* Work to complete
The whole listing needs to be restated word for word.

* * *

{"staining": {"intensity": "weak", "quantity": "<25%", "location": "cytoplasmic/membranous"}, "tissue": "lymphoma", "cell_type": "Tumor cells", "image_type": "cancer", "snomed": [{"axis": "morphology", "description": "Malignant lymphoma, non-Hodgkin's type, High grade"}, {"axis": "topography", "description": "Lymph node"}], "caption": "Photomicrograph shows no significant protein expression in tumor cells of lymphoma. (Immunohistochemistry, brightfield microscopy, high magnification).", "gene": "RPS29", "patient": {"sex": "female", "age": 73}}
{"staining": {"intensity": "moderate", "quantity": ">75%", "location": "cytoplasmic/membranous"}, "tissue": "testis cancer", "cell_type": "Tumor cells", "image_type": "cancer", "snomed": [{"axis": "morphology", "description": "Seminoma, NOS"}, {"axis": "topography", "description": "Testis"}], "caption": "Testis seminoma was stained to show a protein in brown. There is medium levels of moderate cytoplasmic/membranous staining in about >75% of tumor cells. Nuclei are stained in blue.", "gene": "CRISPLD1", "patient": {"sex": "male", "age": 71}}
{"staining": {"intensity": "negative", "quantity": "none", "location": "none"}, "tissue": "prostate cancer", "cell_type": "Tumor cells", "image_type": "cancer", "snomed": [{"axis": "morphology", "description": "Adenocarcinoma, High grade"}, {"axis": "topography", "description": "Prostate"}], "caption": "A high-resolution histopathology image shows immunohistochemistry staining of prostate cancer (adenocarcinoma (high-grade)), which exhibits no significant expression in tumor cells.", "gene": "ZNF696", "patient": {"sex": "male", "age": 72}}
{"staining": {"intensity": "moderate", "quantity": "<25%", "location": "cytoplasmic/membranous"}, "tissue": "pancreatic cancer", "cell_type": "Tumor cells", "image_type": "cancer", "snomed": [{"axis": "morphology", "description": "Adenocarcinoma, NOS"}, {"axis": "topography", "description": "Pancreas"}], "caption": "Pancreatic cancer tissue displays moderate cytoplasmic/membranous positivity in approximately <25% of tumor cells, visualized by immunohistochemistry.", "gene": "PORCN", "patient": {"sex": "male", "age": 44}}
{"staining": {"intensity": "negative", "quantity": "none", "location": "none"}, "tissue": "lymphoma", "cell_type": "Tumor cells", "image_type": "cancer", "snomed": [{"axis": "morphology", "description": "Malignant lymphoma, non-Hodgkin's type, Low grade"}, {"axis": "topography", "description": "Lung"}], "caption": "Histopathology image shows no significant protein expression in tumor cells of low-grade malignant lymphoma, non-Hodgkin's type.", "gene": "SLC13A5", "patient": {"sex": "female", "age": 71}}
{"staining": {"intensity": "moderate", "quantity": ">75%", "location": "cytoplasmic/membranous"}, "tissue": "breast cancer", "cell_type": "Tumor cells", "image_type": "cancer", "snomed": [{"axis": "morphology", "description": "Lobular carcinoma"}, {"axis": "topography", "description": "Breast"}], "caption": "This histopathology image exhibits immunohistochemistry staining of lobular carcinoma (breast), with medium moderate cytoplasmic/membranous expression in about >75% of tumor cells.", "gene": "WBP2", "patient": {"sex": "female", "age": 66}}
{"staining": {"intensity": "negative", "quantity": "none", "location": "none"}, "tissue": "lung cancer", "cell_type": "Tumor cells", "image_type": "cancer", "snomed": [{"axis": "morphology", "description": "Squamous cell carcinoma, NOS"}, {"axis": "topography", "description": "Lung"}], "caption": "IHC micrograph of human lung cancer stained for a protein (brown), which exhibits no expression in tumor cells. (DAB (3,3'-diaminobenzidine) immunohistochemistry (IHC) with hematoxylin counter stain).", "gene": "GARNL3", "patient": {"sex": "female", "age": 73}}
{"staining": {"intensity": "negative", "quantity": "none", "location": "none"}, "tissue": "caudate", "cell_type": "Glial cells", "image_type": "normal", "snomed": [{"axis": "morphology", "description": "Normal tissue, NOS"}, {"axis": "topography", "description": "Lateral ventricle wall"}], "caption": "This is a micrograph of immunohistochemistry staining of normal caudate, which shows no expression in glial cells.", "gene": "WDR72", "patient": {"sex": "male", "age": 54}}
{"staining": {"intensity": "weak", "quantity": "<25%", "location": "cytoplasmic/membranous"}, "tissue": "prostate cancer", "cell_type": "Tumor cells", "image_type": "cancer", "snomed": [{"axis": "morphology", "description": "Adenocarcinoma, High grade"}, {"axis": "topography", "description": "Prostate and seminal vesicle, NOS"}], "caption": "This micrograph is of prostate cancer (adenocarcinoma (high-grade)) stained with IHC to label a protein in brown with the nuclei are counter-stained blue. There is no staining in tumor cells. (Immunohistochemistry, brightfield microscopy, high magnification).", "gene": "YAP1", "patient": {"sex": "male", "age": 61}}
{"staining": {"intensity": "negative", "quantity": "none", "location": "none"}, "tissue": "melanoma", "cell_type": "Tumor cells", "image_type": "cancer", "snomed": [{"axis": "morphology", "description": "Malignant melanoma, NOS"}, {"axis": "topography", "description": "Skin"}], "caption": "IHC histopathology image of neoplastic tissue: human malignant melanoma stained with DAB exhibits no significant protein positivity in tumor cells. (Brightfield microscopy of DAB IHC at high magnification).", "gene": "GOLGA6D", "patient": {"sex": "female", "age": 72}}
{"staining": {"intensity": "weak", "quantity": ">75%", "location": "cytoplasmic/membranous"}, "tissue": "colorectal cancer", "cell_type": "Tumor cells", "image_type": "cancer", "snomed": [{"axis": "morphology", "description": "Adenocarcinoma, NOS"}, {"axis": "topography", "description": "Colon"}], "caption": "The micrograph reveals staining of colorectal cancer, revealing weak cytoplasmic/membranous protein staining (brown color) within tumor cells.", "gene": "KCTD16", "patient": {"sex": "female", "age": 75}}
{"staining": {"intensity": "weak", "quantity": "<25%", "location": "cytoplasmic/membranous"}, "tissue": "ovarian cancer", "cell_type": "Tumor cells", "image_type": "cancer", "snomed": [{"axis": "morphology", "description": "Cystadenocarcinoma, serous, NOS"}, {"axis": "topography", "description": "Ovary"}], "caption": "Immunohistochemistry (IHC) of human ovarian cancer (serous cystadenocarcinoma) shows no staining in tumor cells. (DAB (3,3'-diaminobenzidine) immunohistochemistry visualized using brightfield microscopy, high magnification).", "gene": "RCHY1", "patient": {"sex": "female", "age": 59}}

* * *

* Response area
{"staining": {"intensity": "weak", "quantity": "<25%", "location": "cytoplasmic/membranous"}, "tissue": "lymphoma", "cell_type": "Tumor cells", "image_type": "cancer", "snomed": [{"axis": "morphology", "description": "Malignant lymphoma, non-Hodgkin's type, High grade"}, {"axis": "topography", "description": "Lymph node"}], "caption": "Photomicrograph shows no significant protein expression in tumor cells of lymphoma. (Immunohistochemistry, brightfield microscopy, high magnification).", "gene": "RPS29", "patient": {"sex": "female", "age": 73}}
{"staining": {"intensity": "moderate", "quantity": ">75%", "location": "cytoplasmic/membranous"}, "tissue": "testis cancer", "cell_type": "Tumor cells", "image_type": "cancer", "snomed": [{"axis": "morphology", "description": "Seminoma, NOS"}, {"axis": "topography", "description": "Testis"}], "caption": "Testis seminoma was stained to show a protein in brown. There is medium levels of moderate cytoplasmic/membranous staining in about >75% of tumor cells. Nuclei are stained in blue.", "gene": "CRISPLD1", "patient": {"sex": "male", "age": 71}}
{"staining": {"intensity": "negative", "quantity": "none", "location": "none"}, "tissue": "prostate cancer", "cell_type": "Tumor cells", "image_type": "cancer", "snomed": [{"axis": "morphology", "description": "Adenocarcinoma, High grade"}, {"axis": "topography", "description": "Prostate"}], "caption": "A high-resolution histopathology image shows immunohistochemistry staining of prostate cancer (adenocarcinoma (high-grade)), which exhibits no significant expression in tumor cells.", "gene": "ZNF696", "patient": {"sex": "male", "age": 72}}
{"staining": {"intensity": "moderate", "quantity": "<25%", "location": "cytoplasmic/membranous"}, "tissue": "pancreatic cancer", "cell_type": "Tumor cells", "image_type": "cancer", "snomed": [{"axis": "morphology", "description": "Adenocarcinoma, NOS"}, {"axis": "topography", "description": "Pancreas"}], "caption": "Pancreatic cancer tissue displays moderate cytoplasmic/membranous positivity in approximately <25% of tumor cells, visualized by immunohistochemistry.", "gene": "PORCN", "patient": {"sex": "male", "age": 44}}
{"staining": {"intensity": "negative", "quantity": "none", "location": "none"}, "tissue": "lymphoma", "cell_type": "Tumor cells", "image_type": "cancer", "snomed": [{"axis": "morphology", "description": "Malignant lymphoma, non-Hodgkin's type, Low grade"}, {"axis": "topography", "description": "Lung"}], "caption": "Histopathology image shows no significant protein expression in tumor cells of low-grade malignant lymphoma, non-Hodgkin's type.", "gene": "SLC13A5", "patient": {"sex": "female", "age": 71}}
{"staining": {"intensity": "moderate", "quantity": ">75%", "location": "cytoplasmic/membranous"}, "tissue": "breast cancer", "cell_type": "Tumor cells", "image_type": "cancer", "snomed": [{"axis": "morphology", "description": "Lobular carcinoma"}, {"axis": "topography", "description": "Breast"}], "caption": "This histopathology image exhibits immunohistochemistry staining of lobular carcinoma (breast), with medium moderate cytoplasmic/membranous expression in about >75% of tumor cells.", "gene": "WBP2", "patient": {"sex": "female", "age": 66}}
{"staining": {"intensity": "negative", "quantity": "none", "location": "none"}, "tissue": "lung cancer", "cell_type": "Tumor cells", "image_type": "cancer", "snomed": [{"axis": "morphology", "description": "Squamous cell carcinoma, NOS"}, {"axis": "topography", "description": "Lung"}], "caption": "IHC micrograph of human lung cancer stained for a protein (brown), which exhibits no expression in tumor cells. (DAB (3,3'-diaminobenzidine) immunohistochemistry (IHC) with hematoxylin counter stain).", "gene": "GARNL3", "patient": {"sex": "female", "age": 73}}
{"staining": {"intensity": "negative", "quantity": "none", "location": "none"}, "tissue": "caudate", "cell_type": "Glial cells", "image_type": "normal", "snomed": [{"axis": "morphology", "description": "Normal tissue, NOS"}, {"axis": "topography", "description": "Lateral ventricle wall"}], "caption": "This is a micrograph of immunohistochemistry staining of normal caudate, which shows no expression in glial cells.", "gene": "WDR72", "patient": {"sex": "male", "age": 54}}
{"staining": {"intensity": "weak", "quantity": "<25%", "location": "cytoplasmic/membranous"}, "tissue": "prostate cancer", "cell_type": "Tumor cells", "image_type": "cancer", "snomed": [{"axis": "morphology", "description": "Adenocarcinoma, High grade"}, {"axis": "topography", "description": "Prostate and seminal vesicle, NOS"}], "caption": "This micrograph is of prostate cancer (adenocarcinoma (high-grade)) stained with IHC to label a protein in brown with the nuclei are counter-stained blue. There is no staining in tumor cells. (Immunohistochemistry, brightfield microscopy, high magnification).", "gene": "YAP1", "patient": {"sex": "male", "age": 61}}
{"staining": {"intensity": "negative", "quantity": "none", "location": "none"}, "tissue": "melanoma", "cell_type": "Tumor cells", "image_type": "cancer", "snomed": [{"axis": "morphology", "description": "Malignant melanoma, NOS"}, {"axis": "topography", "description": "Skin"}], "caption": "IHC histopathology image of neoplastic tissue: human malignant melanoma stained with DAB exhibits no significant protein positivity in tumor cells. (Brightfield microscopy of DAB IHC at high magnification).", "gene": "GOLGA6D", "patient": {"sex": "female", "age": 72}}
{"staining": {"intensity": "weak", "quantity": ">75%", "location": "cytoplasmic/membranous"}, "tissue": "colorectal cancer", "cell_type": "Tumor cells", "image_type": "cancer", "snomed": [{"axis": "morphology", "description": "Adenocarcinoma, NOS"}, {"axis": "topography", "description": "Colon"}], "caption": "The micrograph reveals staining of colorectal cancer, revealing weak cytoplasmic/membranous protein staining (brown color) within tumor cells.", "gene": "KCTD16", "patient": {"sex": "female", "age": 75}}
{"staining": {"intensity": "weak", "quantity": "<25%", "location": "cytoplasmic/membranous"}, "tissue": "ovarian cancer", "cell_type": "Tumor cells", "image_type": "cancer", "snomed": [{"axis": "morphology", "description": "Cystadenocarcinoma, serous, NOS"}, {"axis": "topography", "description": "Ovary"}], "caption": "Immunohistochemistry (IHC) of human ovarian cancer (serous cystadenocarcinoma) shows no staining in tumor cells. (DAB (3,3'-diaminobenzidine) immunohistochemistry visualized using brightfield microscopy, high magnification).", "gene": "RCHY1", "patient": {"sex": "female", "age": 59}}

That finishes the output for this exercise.